Mark the season or special holidays with a season-themed door. For all seasons, use texture to create interest and depth. Fall ideas include a textured tree with a trunk made from twisted brown paper and colorful, artificial leaves or an apple tree with student's names written on the apples. For winter, use a black background overlapped with a white sledding hill. Use cotton batting for the hill or white paper. Have the students create sleds to attach to the hill or snowflakes for the black sky area. Welcome spring with a huge flower made from material scraps, creating a petal for each student. Use textured material to make the flower's center. Add student-created butterflies or insects. Develop a beach scene for an end-of-the-year door. Use real sand for the beach, blue paper for water and yellow paper for a huge sun. Add details made by students like beach balls, umbrellas, buckets and shovels or crabs and fish.

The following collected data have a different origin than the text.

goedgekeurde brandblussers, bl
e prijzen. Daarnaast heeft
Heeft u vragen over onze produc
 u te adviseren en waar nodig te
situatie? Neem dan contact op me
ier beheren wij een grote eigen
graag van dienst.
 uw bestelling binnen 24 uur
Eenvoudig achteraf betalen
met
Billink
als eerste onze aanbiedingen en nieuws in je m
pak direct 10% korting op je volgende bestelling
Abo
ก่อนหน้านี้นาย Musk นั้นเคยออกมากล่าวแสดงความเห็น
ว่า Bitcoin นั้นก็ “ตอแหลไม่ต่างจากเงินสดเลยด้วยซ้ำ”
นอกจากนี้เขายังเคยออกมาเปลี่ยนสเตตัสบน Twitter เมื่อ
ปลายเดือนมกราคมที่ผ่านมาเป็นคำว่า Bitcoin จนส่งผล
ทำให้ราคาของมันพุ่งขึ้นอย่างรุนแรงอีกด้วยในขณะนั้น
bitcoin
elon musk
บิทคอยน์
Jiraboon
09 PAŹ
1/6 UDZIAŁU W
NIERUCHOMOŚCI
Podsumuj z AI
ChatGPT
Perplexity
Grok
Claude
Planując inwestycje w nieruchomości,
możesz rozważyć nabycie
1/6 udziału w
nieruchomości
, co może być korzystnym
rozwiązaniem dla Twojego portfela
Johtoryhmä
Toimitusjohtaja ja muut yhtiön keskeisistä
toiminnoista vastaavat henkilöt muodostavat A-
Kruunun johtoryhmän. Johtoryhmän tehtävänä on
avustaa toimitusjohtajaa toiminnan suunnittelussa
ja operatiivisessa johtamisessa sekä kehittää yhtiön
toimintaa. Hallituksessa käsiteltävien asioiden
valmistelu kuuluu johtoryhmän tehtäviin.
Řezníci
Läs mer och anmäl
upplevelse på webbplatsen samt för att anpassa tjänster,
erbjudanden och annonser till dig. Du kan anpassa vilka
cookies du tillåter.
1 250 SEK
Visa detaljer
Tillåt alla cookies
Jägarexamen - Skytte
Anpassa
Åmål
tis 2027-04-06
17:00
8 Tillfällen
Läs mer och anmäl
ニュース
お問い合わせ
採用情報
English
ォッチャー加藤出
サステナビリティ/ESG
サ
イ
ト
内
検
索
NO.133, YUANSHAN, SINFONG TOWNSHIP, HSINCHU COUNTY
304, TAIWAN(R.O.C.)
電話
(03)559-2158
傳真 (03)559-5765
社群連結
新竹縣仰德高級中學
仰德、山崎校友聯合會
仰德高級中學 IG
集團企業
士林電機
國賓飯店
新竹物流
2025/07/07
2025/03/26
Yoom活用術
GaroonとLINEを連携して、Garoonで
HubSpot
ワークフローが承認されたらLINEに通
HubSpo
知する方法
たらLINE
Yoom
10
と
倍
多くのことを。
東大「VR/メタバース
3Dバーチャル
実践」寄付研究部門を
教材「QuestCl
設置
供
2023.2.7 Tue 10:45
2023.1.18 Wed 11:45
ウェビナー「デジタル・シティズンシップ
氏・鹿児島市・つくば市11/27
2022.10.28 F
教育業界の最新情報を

A welcoming message on the door will invite students and families into the classroom all year long. Use a theme that connects with the rest of the classroom. For a frog theme, a door message might say, "Leap into Learning," with individual frogs for each student. For a play on words, create a school of fish with each student's name and write, "Welcome to School!" Use a piece of string to create a clothesline and attach each letter in the word "Welcome" to the string with a clothespin. Add pictures of students around the line.
Celebrate your school's sports teams and show school pride with a school-themed door. Use school colors for the background. Add the mascot to the center, then interchange items around the mascot as the sports season unfolds. Have the students make basketballs, footballs, tennis balls or softballs for each season. List the players' names and numbers on each ball or make spirit flags to arrange around the mascot. Keep track of wins and losses on a chart. Add pom-poms made from tissue paper strips for texture or a goal post made from painted cardboard tubes during football season.
Bring some of the learning going on inside the classroom out into the hallway with an interactive door display. Make word cards for each word the students have learned and "read the door" each time you leave the classroom as a group. Use a creative background, perhaps a tree or a schoolhouse. Hide letters around the scene and challenge students to find each letter and say its sound. Practice rhyming words by placing word cards randomly and ask students to match rhyming pairs. Use fabric fastener circles so children can easily remove and replace letters or word cards.